Perhaps the greatest individual mind of the Italian Renascence was Leonardo da Vinci, who was so distinguished in so many different departments of thought and art; and while he summed up and passed beyond the philosophical and scientific knowledge of his age, and experimented in nearly all directions, and was at once architect, chemist, engineer, musician, poet, his fame still rests upon his achievements in painting, which are distinguished by a peculiar refinement, extreme finish, and intellectual and poetic quality. He was born at Vinci, from which he takes his name, near Florence—that Athens of the Middle Ages—in the lower Val d'Arno, on the borders of the territory of Pistoia. His father was an advocate, not rich, but able to give his son the advantage of the best instructors in the science and art of that period. He studied under Andrea Verrocchio (famous for his superb bronze equestrian statue of the Coleoni at Venice), himself uniting the arts of sculptor, chaser in metal, and painter. There is a story that Leonardo as a youth was set to paint an angel in a picture of Verrocchio, and so outdid his master that the latter never touched painting again.

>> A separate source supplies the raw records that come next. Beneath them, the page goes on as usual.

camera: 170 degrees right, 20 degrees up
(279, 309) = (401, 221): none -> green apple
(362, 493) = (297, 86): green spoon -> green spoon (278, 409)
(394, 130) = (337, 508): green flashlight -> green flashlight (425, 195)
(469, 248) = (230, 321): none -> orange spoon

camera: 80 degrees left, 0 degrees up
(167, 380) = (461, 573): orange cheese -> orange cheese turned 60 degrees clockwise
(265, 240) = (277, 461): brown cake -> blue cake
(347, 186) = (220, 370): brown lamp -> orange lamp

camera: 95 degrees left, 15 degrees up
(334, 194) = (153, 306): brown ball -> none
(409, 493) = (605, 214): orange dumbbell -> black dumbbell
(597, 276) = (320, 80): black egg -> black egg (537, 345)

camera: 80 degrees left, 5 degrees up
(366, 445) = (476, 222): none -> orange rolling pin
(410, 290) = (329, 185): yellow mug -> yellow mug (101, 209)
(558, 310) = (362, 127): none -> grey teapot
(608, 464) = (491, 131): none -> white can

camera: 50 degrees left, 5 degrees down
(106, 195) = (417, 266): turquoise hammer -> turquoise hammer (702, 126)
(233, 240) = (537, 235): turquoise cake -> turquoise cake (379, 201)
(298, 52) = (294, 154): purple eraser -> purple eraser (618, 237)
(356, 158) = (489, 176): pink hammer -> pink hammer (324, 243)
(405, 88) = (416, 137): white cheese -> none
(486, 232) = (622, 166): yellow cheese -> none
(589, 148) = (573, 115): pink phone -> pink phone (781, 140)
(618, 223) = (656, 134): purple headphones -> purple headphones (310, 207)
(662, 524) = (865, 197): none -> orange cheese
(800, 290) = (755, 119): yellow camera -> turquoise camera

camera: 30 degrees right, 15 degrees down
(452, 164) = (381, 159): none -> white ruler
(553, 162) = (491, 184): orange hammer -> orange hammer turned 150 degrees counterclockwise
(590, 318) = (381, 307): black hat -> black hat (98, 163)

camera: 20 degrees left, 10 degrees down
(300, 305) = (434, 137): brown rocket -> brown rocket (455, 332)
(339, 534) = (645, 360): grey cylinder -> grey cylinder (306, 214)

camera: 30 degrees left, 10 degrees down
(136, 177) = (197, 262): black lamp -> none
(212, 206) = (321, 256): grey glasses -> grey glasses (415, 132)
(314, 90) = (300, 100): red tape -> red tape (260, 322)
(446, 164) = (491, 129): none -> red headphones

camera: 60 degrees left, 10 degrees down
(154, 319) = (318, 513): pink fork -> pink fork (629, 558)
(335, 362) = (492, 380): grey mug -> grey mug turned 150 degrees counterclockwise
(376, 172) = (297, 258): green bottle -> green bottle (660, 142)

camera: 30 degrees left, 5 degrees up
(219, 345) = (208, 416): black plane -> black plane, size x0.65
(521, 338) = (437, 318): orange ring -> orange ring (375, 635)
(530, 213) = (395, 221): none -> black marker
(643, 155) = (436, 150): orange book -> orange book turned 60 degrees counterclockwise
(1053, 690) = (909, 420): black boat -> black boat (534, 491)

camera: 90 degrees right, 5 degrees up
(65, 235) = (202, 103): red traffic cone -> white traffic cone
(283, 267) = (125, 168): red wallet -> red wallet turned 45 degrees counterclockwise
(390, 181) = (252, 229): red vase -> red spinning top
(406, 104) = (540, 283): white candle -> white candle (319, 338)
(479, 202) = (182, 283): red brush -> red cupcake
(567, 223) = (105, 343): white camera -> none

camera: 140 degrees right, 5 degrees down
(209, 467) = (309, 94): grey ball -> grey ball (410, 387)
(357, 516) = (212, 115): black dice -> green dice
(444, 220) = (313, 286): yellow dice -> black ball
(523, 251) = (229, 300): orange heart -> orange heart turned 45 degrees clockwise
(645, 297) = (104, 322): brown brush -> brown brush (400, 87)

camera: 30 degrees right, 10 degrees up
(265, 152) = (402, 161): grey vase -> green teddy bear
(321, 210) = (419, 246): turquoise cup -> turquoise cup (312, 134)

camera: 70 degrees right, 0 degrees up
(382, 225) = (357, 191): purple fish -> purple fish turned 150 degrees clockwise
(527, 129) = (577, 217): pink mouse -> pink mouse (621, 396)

A weird fantastic vein which appears in Leonardo's work, especially in his love for inventing grotesques, comes out in the tale of the fig tree. A peasant on his father's estate cut down an old fig tree and brought a section of the trunk to have something painted upon it for his cottage. Leonardo determined to do something terrible and striking—a beautiful horror which should rival the mythical Medusa's head (which he afterwards painted), and, aided by his natural history studies and the reptiles he collected, he produced a sort of monster or chimera which frightened his father into fits and was therefore considered too good for the peasant's cottage, and afterwards sold for much. The peasant was persuaded to give up his fig tree and put off with a wooden shield painted with a device of a hart transfixed with an arrow.

In a letter to the Duke of Milan, who had invited him to his court, he thus recites his qualifications as an artist: "I understand the different modes of sculpture in marble, bronze, and terra-cotta. In painting, also, I may esteem myself equal to anyone, let him be who he may."

Of his paintings the widest-known, through engravings, is "The Last Supper," which was painted on the wall of the refectory of the Dominican Convent of the Madonna delle Grazie at Milan, occupying two years, from 1496 to 1498—but the fresco has suffered by time and restoration, and but little of it is now left. There is a fine study of the head of Christ.